Neglected Tropical Diseases (NTDs) are named as such because they don’t tend to be high on the world’s priorities list. The World Health Organization (WHO), the CDC and other infectious disease experts around the world disagree on the specifics of what does and does not belong to the list of NTDs, but according to WHO they “prevail in tropical and subtropical conditions in 149 countries,” affecting well over a billion people. They are considered “neglected” because treatment can be relatively cheap and easy to produce in some cases, but still remain a problem due to the inaccessibility of said treatments in many remote or poor areas. The CDC says that,

NTDs affect the world’s poorest people and are especially common in tropical areas, where people have little access to clean water or proper ways to dispose of human waste. Women and children who live in unsanitary environments face the biggest threat of NTDs.”

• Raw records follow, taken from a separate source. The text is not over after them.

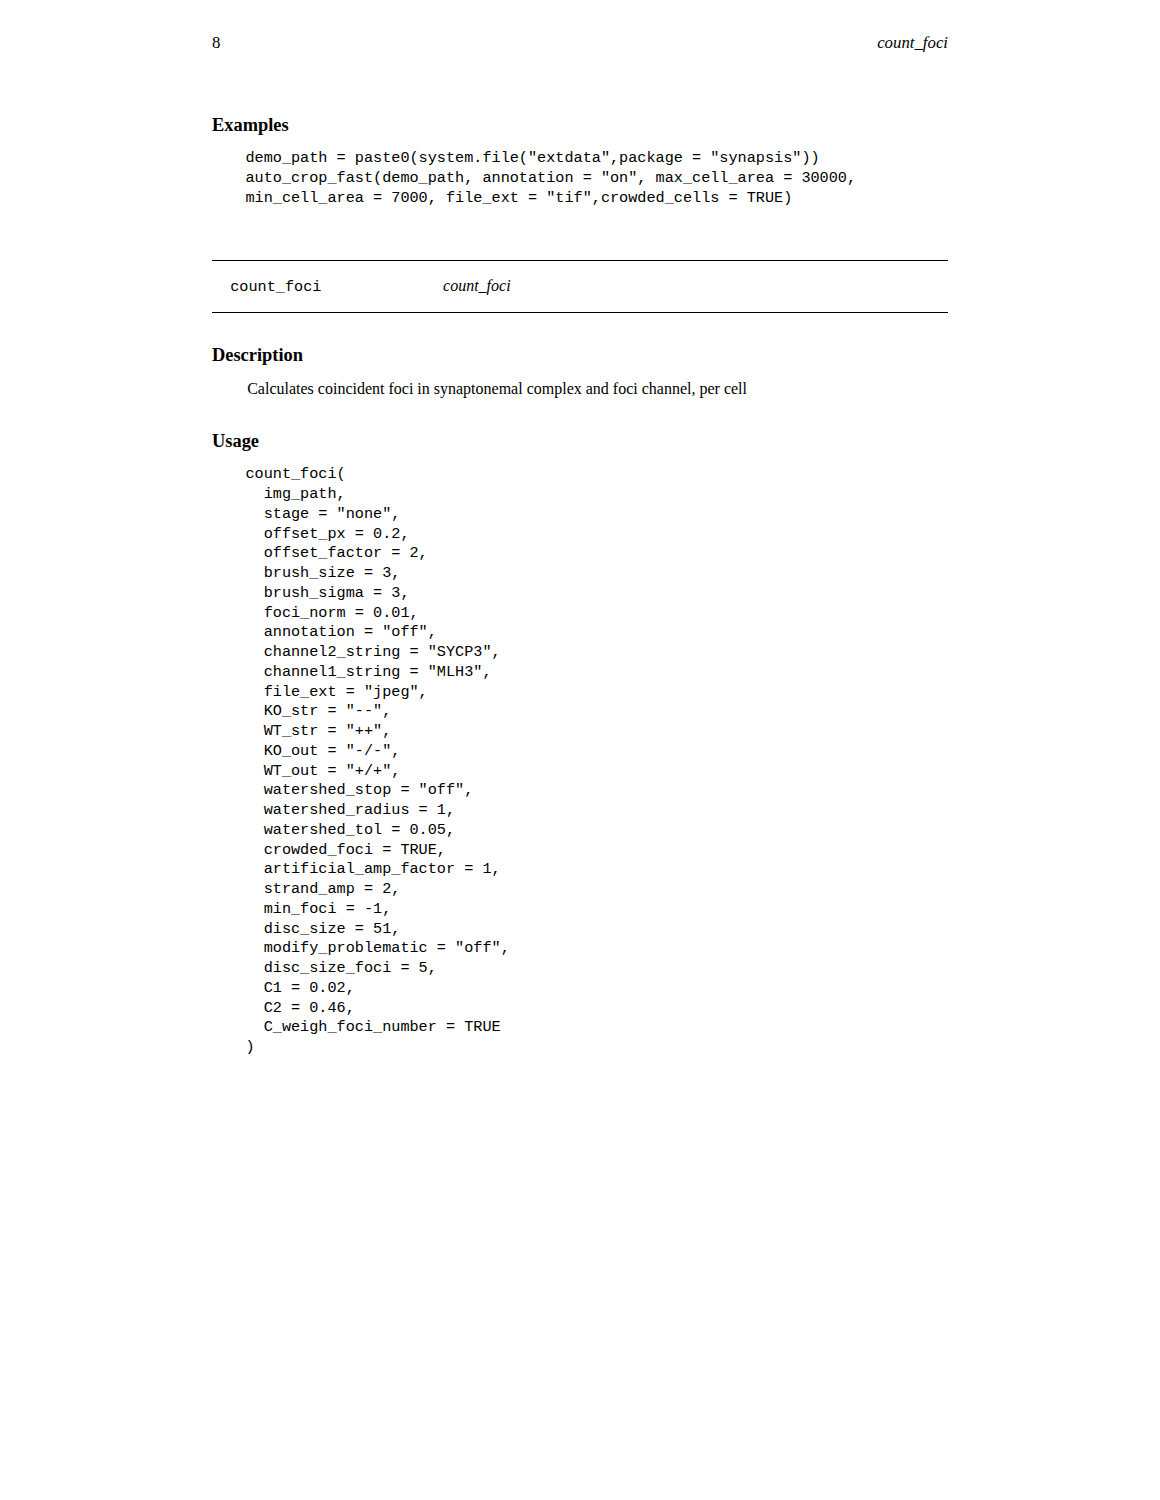8 count_foci
Examples
demo_path = paste0(system.file("extdata",package = "synapsis"))
auto_crop_fast(demo_path, annotation = "on", max_cell_area = 30000,
min_cell_area = 7000, file_ext = "tif",crowded_cells = TRUE)
count_foci count_foci
Description
Calculates coincident foci in synaptonemal complex and foci channel, per cell
Usage
count_foci(
  img_path,
  stage = "none",
  offset_px = 0.2,
  offset_factor = 2,
  brush_size = 3,
  brush_sigma = 3,
  foci_norm = 0.01,
  annotation = "off",
  channel2_string = "SYCP3",
  channel1_string = "MLH3",
  file_ext = "jpeg",
  KO_str = "--",
  WT_str = "++",
  KO_out = "-/-",
  WT_out = "+/+",
  watershed_stop = "off",
  watershed_radius = 1,
  watershed_tol = 0.05,
  crowded_foci = TRUE,
  artificial_amp_factor = 1,
  strand_amp = 2,
  min_foci = -1,
  disc_size = 51,
  modify_problematic = "off",
  disc_size_foci = 5,
  C1 = 0.02,
  C2 = 0.46,
  C_weigh_foci_number = TRUE
)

The “pesky sand fly” | Wikimedia Commons

An aid worker in the northern parts of Pakistan describes seeing such a disease prevalent in Pakistan, and the issue had also affected troops in Afghanistan from time to time as they were obviously not always operating in the most sanitary of conditions. The NTD was leishmaniasis, “spread by those pesky sand flies,” the aid worker said.

The military has had a rocky history with leishmaniasis, the disease that manifests itself in nasty, deformative ulcers on the skin and even parts of the face. In the Gulf War, the military even cancelled a program combating leishmaniasis, but had to abruptly restart it when cases started popping up again. The U.S. has been cutting back on combating tropical diseases from the get-go, further contributing to the “neglected” status of the NTDs. Even AFRICOM, who operates in the areas most prevalent with NTDs, continue to cut back on these programs with the continuous budget cuts in the past decades. According to the CDC, leishmaniasis appears in two forms, culminating in anywhere between 0.6 million cases a year to 1.6 million cases a year, so you can see the research is clearly scant.